Text-a-tip programs are helping campus police promote school safety by increasing tipsters’ anonymity and easing potential anxiety about providing information. Tip lines have been around a while, but have the disadvantage that the perpetrator could overhear the person on the phone. Web-based tip lines are popular, but they require Internet access.
Police say texting tips is gaining ground because text messaging in general is so popular. Someone could witness something at a party and send a tip to police, without bringing attention to himself or herself.
Campus police at the University of Southern California (USC) promote the service as a way to maintain a pleasant environment for the more than 91,000 fans that may attend a football game. “[If] we’re looking at a measure of success, the fact that it was used at least once every game, then we were successful from that perspective,” said Carey Drayton, chief of USC’s Department of Public Safety.
USC also uses tips from the text-a-tip program as part of its Trojans Care for Trojans (TC4T) program.
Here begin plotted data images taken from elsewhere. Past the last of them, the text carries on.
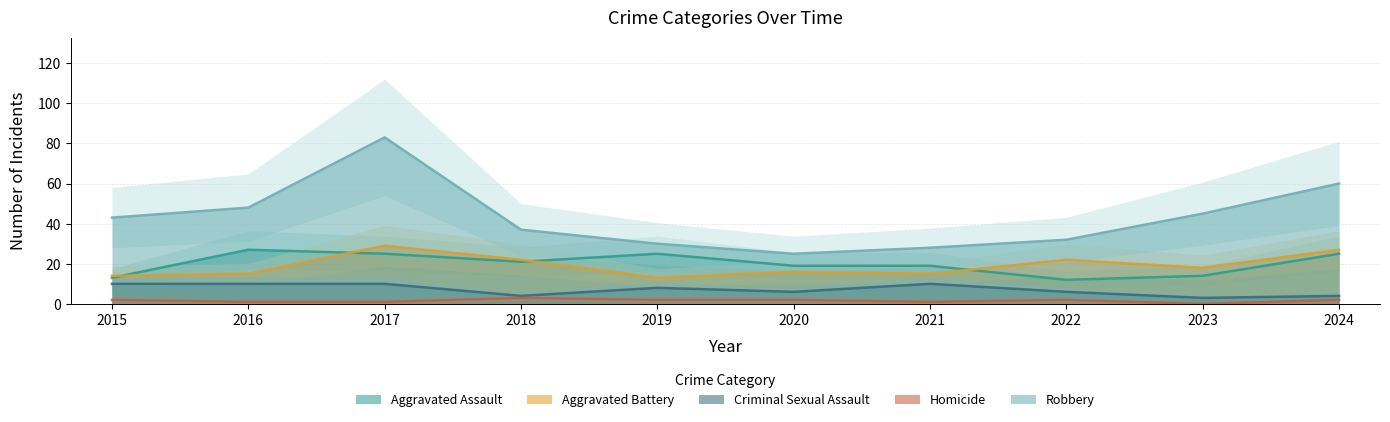

True or false: Robbery has more than 1 interior local peaks.

False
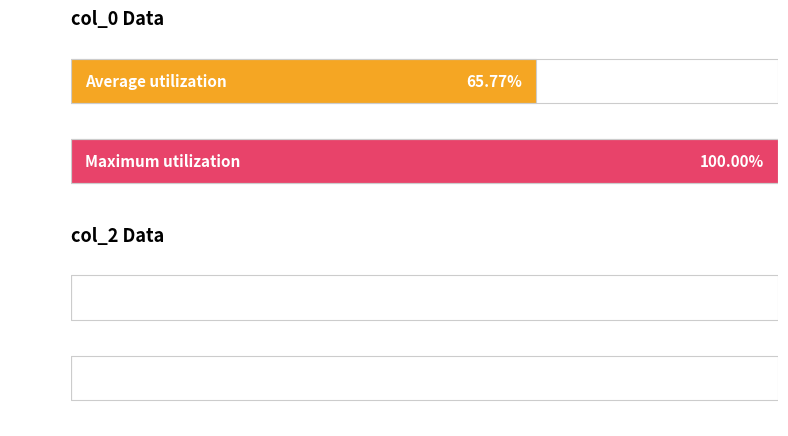

Is it true that col_2 equals 0 at 12?

True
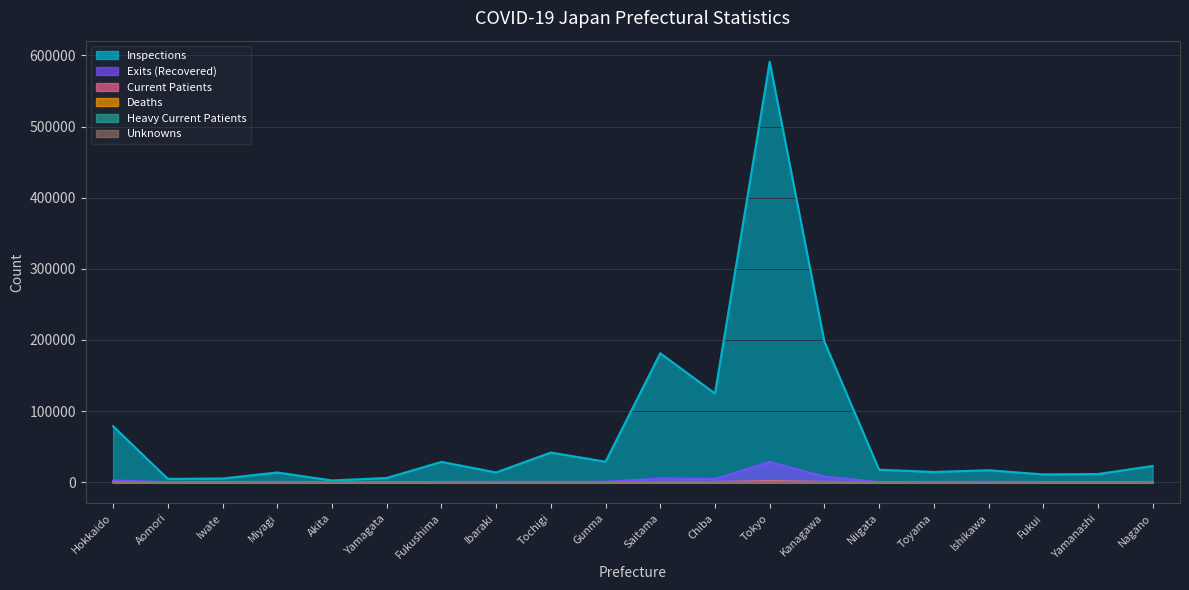

True or false: ninspections and nunknowns intersect in this chart.

False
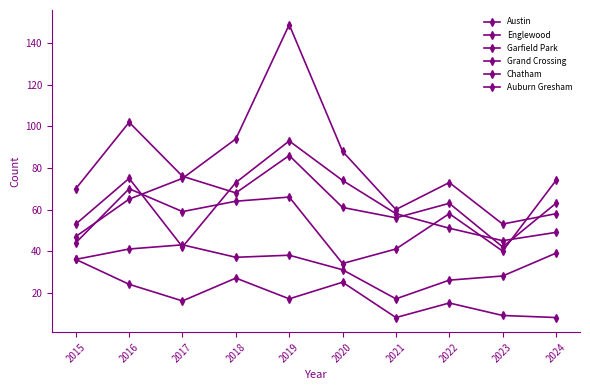

How many categories are shown in the chart?

10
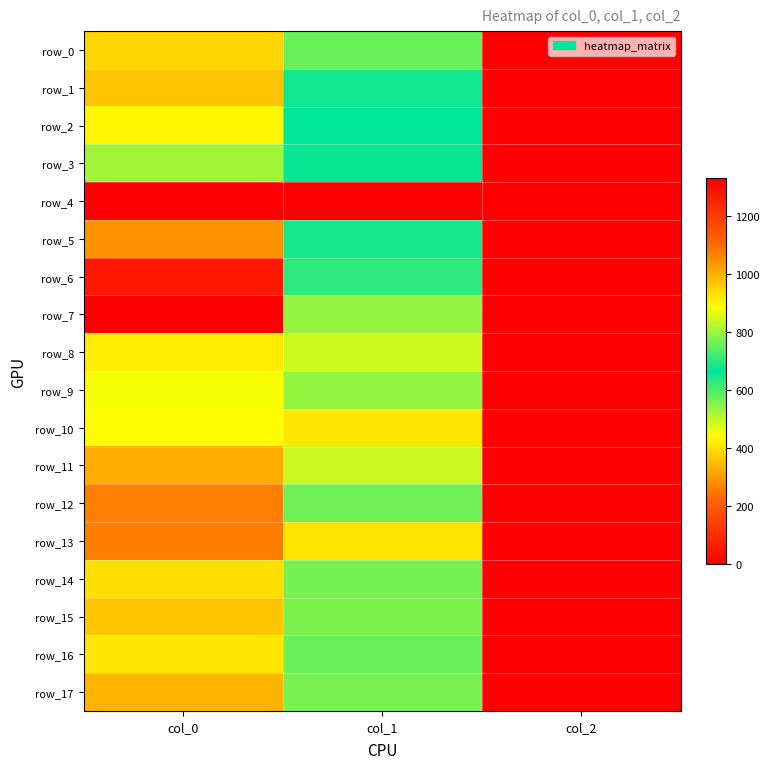

What is the difference between the maximum and minimum values in the row_16 series?

918.0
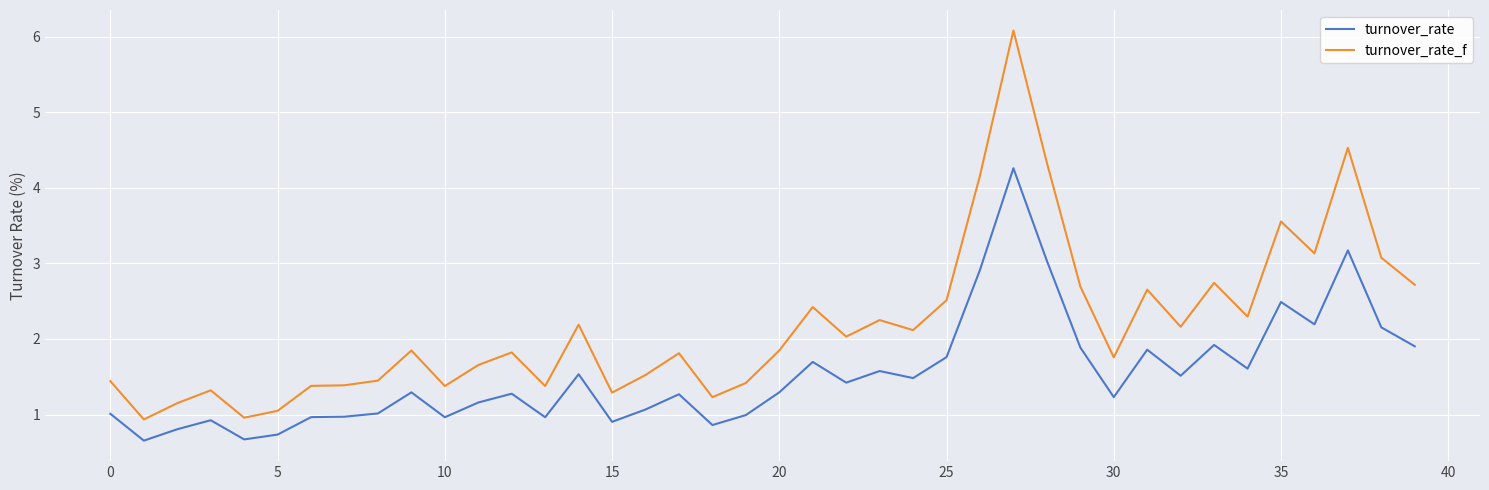

List the series in order of their overall mean, lowest first.

turnover_rate, turnover_rate_f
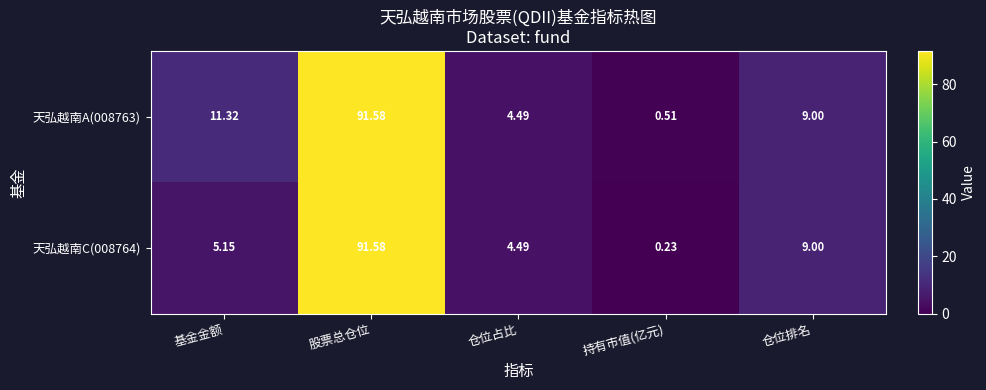

List the labels in order of 天弘越南A(008763) value, smallest first.

持有市值(亿元), 仓位占比, 仓位排名, 基金金额, 股票总仓位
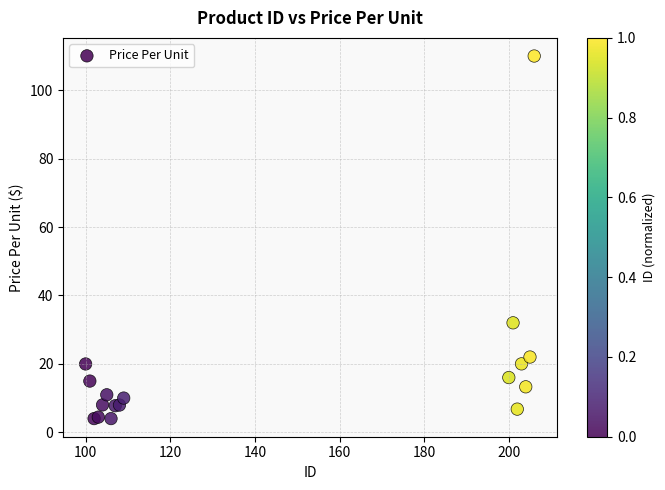

What Y value in the scatter plot is closest to 56?

32.0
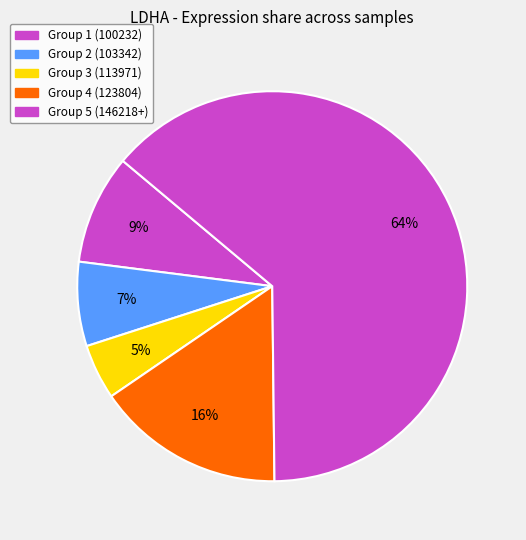

Count the number of slices in the pie.

5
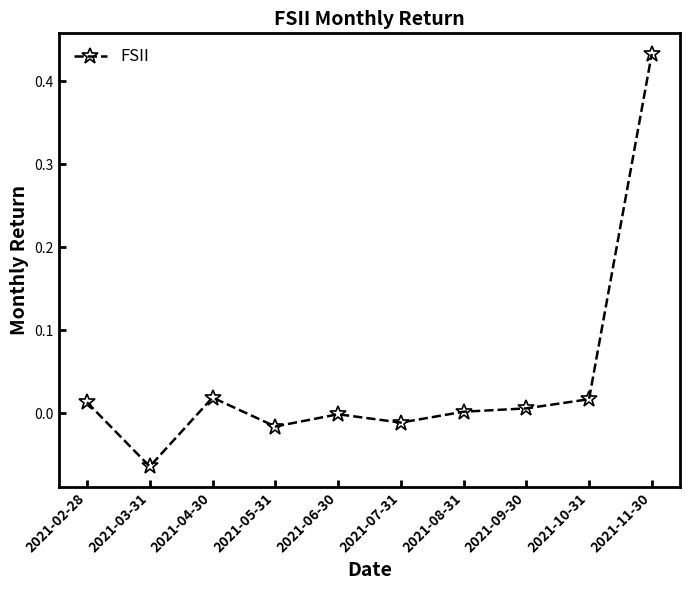

True or false: there are more than 0 points higher than both neighbors.

True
TC4T is run out of the university’s Division of Student Affairs and encourages community members to help support other members who may be in trouble, distressed or otherwise need help, but don’t want to pick up the phone. Texting gives them another option.
Text-a-tip programs also are becoming popular in state and city police departments, which collect tips related to public and school safety. Lisa Haber, a detective with the Tampa Bay, Fla., Police Department and program coordinator for the local Crime Stoppers tip line, said the number of tips submitted via text message has been growing since the program’s introduction in June 2009. The Crime Stoppers’ text tip line has received about 75 tips since its inception, Haber said. The local Web-based tip line received about 150 tips per month.
Kevin Anderson, founder of text-a-tip software provider Anderson Software, said his company has about 400 law enforcement agencies that use the company’s software, including 50 to 60 school-only accounts, a number he said is growing.
Tips texted over Anderson Software’s system are routed through a third-party company in Canada where they’re stripped of personally identifiable information and assigned an encrypted identifying number, which police can use to communicate with tipsters without compromising their identities.
Further contact with the tipster is facilitated through a secure Web application that a police officer accesses through a mobile device. The police officer logs on to the application and sends the message to the person who provided the tip without ever knowing their identity.